Great class today with Ezio Manzini, a pioneer of the Service Design discipline. Among the huge variety of topics he usually deals with, today he focused on the concepts of collaborative services and liveable proximity. Different from the past century, today’s most important driver for change is no more technological innovation, but social innovation. Starting from this assumption, Ezio developed a class full of lectures, discussions, and hands-on exercises to give our students the basic knowledge about radical and transformative social innovation toward sustainability.
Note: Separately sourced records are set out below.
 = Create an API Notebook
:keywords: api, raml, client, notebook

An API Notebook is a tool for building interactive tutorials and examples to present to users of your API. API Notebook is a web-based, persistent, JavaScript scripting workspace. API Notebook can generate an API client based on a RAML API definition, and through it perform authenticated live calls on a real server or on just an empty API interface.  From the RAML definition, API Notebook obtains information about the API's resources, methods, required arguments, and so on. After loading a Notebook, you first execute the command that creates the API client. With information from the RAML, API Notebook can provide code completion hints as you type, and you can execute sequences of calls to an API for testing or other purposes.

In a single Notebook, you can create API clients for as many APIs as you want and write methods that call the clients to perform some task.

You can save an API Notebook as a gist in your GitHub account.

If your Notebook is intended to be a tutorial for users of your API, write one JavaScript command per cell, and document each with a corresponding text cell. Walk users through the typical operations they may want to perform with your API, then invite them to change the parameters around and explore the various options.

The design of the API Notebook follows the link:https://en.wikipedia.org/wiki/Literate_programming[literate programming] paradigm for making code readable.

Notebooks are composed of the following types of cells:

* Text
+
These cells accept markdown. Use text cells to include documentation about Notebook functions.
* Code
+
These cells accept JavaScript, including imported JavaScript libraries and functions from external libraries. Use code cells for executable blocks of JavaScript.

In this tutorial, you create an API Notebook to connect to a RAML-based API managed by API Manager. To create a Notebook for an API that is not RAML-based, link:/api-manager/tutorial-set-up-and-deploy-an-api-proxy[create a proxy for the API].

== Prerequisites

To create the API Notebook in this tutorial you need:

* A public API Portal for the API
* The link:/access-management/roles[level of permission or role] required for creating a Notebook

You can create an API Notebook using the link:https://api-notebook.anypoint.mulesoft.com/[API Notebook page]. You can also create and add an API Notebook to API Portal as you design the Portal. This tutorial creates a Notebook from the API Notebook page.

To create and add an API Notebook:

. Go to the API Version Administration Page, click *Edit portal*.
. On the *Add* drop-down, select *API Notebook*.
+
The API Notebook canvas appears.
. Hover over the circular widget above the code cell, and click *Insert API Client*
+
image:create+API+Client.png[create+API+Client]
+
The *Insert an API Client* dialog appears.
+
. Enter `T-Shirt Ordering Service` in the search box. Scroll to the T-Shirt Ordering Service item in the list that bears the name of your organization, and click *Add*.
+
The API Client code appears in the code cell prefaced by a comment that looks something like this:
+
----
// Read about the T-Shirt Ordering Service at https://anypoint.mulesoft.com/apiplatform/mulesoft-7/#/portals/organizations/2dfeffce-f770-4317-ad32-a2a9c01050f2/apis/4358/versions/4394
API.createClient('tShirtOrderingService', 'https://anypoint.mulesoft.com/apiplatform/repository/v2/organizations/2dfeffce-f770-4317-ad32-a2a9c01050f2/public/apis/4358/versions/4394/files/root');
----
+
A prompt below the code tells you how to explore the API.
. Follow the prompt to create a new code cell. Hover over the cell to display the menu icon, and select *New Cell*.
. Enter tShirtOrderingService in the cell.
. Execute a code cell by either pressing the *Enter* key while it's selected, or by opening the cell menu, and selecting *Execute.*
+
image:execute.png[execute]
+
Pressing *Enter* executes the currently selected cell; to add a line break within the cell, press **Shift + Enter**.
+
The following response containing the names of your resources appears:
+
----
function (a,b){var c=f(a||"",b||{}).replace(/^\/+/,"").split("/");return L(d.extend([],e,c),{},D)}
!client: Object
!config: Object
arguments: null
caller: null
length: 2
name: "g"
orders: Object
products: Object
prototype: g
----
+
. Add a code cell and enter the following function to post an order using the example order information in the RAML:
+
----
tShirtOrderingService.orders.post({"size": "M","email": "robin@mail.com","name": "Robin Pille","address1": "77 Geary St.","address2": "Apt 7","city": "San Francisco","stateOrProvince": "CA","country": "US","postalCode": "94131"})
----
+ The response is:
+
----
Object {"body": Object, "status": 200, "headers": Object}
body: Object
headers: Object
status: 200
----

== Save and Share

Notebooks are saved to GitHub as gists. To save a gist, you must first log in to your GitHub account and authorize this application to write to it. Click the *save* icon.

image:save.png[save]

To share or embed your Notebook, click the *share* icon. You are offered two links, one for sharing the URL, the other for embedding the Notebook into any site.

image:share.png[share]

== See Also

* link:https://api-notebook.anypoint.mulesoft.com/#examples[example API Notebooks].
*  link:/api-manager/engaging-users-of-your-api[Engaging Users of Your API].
Contemporary society, especially in the last year of the Covid-19 pandemic, is witnessing a radical change in the concept of well-being. We as a society have been forced to recognize that past ideas about mobility and fastness were leading us to a very serious environmental and social crisis. And so, the growing functional distancing in daily activities began to clash with the need to bring together what had been removed; to reconnect what had been separated, to bring services and productive activities closer to people. Right now, the same sanitary distancing it requires of us has shown everyone how important physical proximity is: the existence of neighborhood services, the possibility of working (close to) where you live, the relationships with the tenants next door.
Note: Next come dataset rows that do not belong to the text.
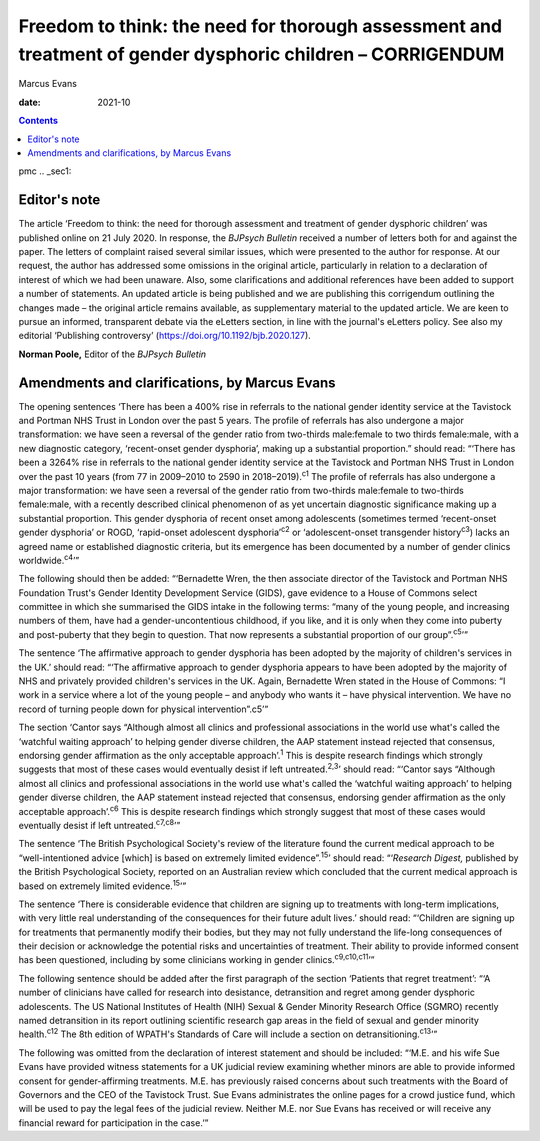 ===========================================================================================================
Freedom to think: the need for thorough assessment and treatment of gender dysphoric children – CORRIGENDUM
===========================================================================================================



Marcus Evans

:date: 2021-10


.. contents::
   :depth: 3
..

pmc
.. _sec1:

Editor's note
=============

The article ‘Freedom to think: the need for thorough assessment and
treatment of gender dysphoric children’ was published online on 21 July
2020. In response, the *BJPsych Bulletin* received a number of letters
both for and against the paper. The letters of complaint raised several
similar issues, which were presented to the author for response. At our
request, the author has addressed some omissions in the original
article, particularly in relation to a declaration of interest of which
we had been unaware. Also, some clarifications and additional references
have been added to support a number of statements. An updated article is
being published and we are publishing this corrigendum outlining the
changes made – the original article remains available, as supplementary
material to the updated article. We are keen to pursue an informed,
transparent debate via the eLetters section, in line with the journal's
eLetters policy. See also my editorial ‘Publishing controversy’
(https://doi.org/10.1192/bjb.2020.127).

**Norman Poole,** Editor of the *BJPsych Bulletin*

.. _sec2:

Amendments and clarifications, by Marcus Evans
==============================================

The opening sentences ‘There has been a 400% rise in referrals to the
national gender identity service at the Tavistock and Portman NHS Trust
in London over the past 5 years. The profile of referrals has also
undergone a major transformation: we have seen a reversal of the gender
ratio from two-thirds male:female to two thirds female:male, with a new
diagnostic category, ‘recent-onset gender dysphoria’, making up a
substantial proportion.” should read: “‘There has been a 3264% rise in
referrals to the national gender identity service at the Tavistock and
Portman NHS Trust in London over the past 10 years (from 77 in 2009–2010
to 2590 in 2018–2019).\ :sup:`c1` The profile of referrals has also
undergone a major transformation: we have seen a reversal of the gender
ratio from two-thirds male:female to two-thirds female:male, with a
recently described clinical phenomenon of as yet uncertain diagnostic
significance making up a substantial proportion. This gender dysphoria
of recent onset among adolescents (sometimes termed ‘recent-onset gender
dysphoria’ or ROGD, ‘rapid-onset adolescent dysphoria’\ :sup:`c2` or
‘adolescent-onset transgender history\ :sup:`c3`) lacks an agreed name
or established diagnostic criteria, but its emergence has been
documented by a number of gender clinics worldwide.\ :sup:`c4`\ ’”

The following should then be added: “‘Bernadette Wren, the then
associate director of the Tavistock and Portman NHS Foundation Trust's
Gender Identity Development Service (GIDS), gave evidence to a House of
Commons select committee in which she summarised the GIDS intake in the
following terms: “many of the young people, and increasing numbers of
them, have had a gender-uncontentious childhood, if you like, and it is
only when they come into puberty and post-puberty that they begin to
question. That now represents a substantial proportion of our
group”.\ :sup:`c5`\ ’”

The sentence ‘The affirmative approach to gender dysphoria has been
adopted by the majority of children's services in the UK.’ should read:
“‘The affirmative approach to gender dysphoria appears to have been
adopted by the majority of NHS and privately provided children's
services in the UK. Again, Bernadette Wren stated in the House of
Commons: “I work in a service where a lot of the young people – and
anybody who wants it – have physical intervention. We have no record of
turning people down for physical intervention”.c5’”

The section ‘Cantor says “Although almost all clinics and professional
associations in the world use what's called the ‘watchful waiting
approach’ to helping gender diverse children, the AAP statement instead
rejected that consensus, endorsing gender affirmation as the only
acceptable approach’.\ :sup:`1` This is despite research findings which
strongly suggests that most of these cases would eventually desist if
left untreated.\ :sup:`2,3`\ ’ should read: “‘Cantor says “Although
almost all clinics and professional associations in the world use what's
called the ‘watchful waiting approach’ to helping gender diverse
children, the AAP statement instead rejected that consensus, endorsing
gender affirmation as the only acceptable approach’.\ :sup:`c6` This is
despite research findings which strongly suggest that most of these
cases would eventually desist if left untreated.\ :sup:`c7,c8`\ ’”

The sentence ‘The British Psychological Society's review of the
literature found the current medical approach to be “well-intentioned
advice [which] is based on extremely limited evidence”.\ :sup:`15`\ ’
should read: “‘\ *Research Digest,* published by the British
Psychological Society, reported on an Australian review which concluded
that the current medical approach is based on extremely limited
evidence.\ :sup:`15`\ ’”

The sentence ‘There is considerable evidence that children are signing
up to treatments with long-term implications, with very little real
understanding of the consequences for their future adult lives.’ should
read: “‘Children are signing up for treatments that permanently modify
their bodies, but they may not fully understand the life-long
consequences of their decision or acknowledge the potential risks and
uncertainties of treatment. Their ability to provide informed consent
has been questioned, including by some clinicians working in gender
clinics.\ :sup:`c9,c10,c11`\ ’”

The following sentence should be added after the first paragraph of the
section ‘Patients that regret treatment’: “‘A number of clinicians have
called for research into desistance, detransition and regret among
gender dysphoric adolescents. The US National Institutes of Health (NIH)
Sexual & Gender Minority Research Office (SGMRO) recently named
detransition in its report outlining scientific research gap areas in
the field of sexual and gender minority health.\ :sup:`c12` The 8th
edition of WPATH's Standards of Care will include a section on
detransitioning.\ :sup:`c13`\ ’”

The following was omitted from the declaration of interest statement and
should be included: “‘M.E. and his wife Sue Evans have provided witness
statements for a UK judicial review examining whether minors are able to
provide informed consent for gender-affirming treatments. M.E. has
previously raised concerns about such treatments with the Board of
Governors and the CEO of the Tavistock Trust. Sue Evans administrates
the online pages for a crowd justice fund, which will be used to pay the
legal fees of the judicial review. Neither M.E. nor Sue Evans has
received or will receive any financial reward for participation in the
case.’”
The outcome is different scenarios that emerge from this crisis. Two of them are: the scenario of everything at/from home, and the one of the living and livable proximity. Both of these scenarios have a basis of feasibility in new technologies: connectivity, component miniaturization, digital fabrication, artificial intelligence make it possible to break the previous functional model and bring different functions back to the user/consumer and, if required, group these functions on a local scale. This process of mutual rapprochement between people and functions leads to the creation of new forms of proximity: hybrid proximity because its existence in the physical world is made possible by its placement in an appropriate digital space. Given this common basis, the two scenarios mentioned above are however in stark contrast to each other: the scenario of everything at/from home leads to the dystopian vision of a humanity of individuals closed in their homes, at the center of a deserted proximity (crossed only by riders, or tomorrow by drones, of home delivery). On the other side, there is the scenario of living and livable proximity, with the desirable reconstruction of the places and communities that it entails.
The class focused on the second scenario and showed how it has emerged from the grassroots social innovations of the past 20 years, and how, in some large cities, it has become a reference for action (sometimes using the expression “The 15-minute city”). This happens in many cities like Paris, Barcelona, Milan, Seoul, and so on. The city of proximity, or 15-minute city, is the one in which distributed models are adopted, in contrast with the concentration of activities in large mono-functional centers. And therefore, it is a city where a new proximity is created: a proximity capable of responding to many, if not all, the daily needs of citizens.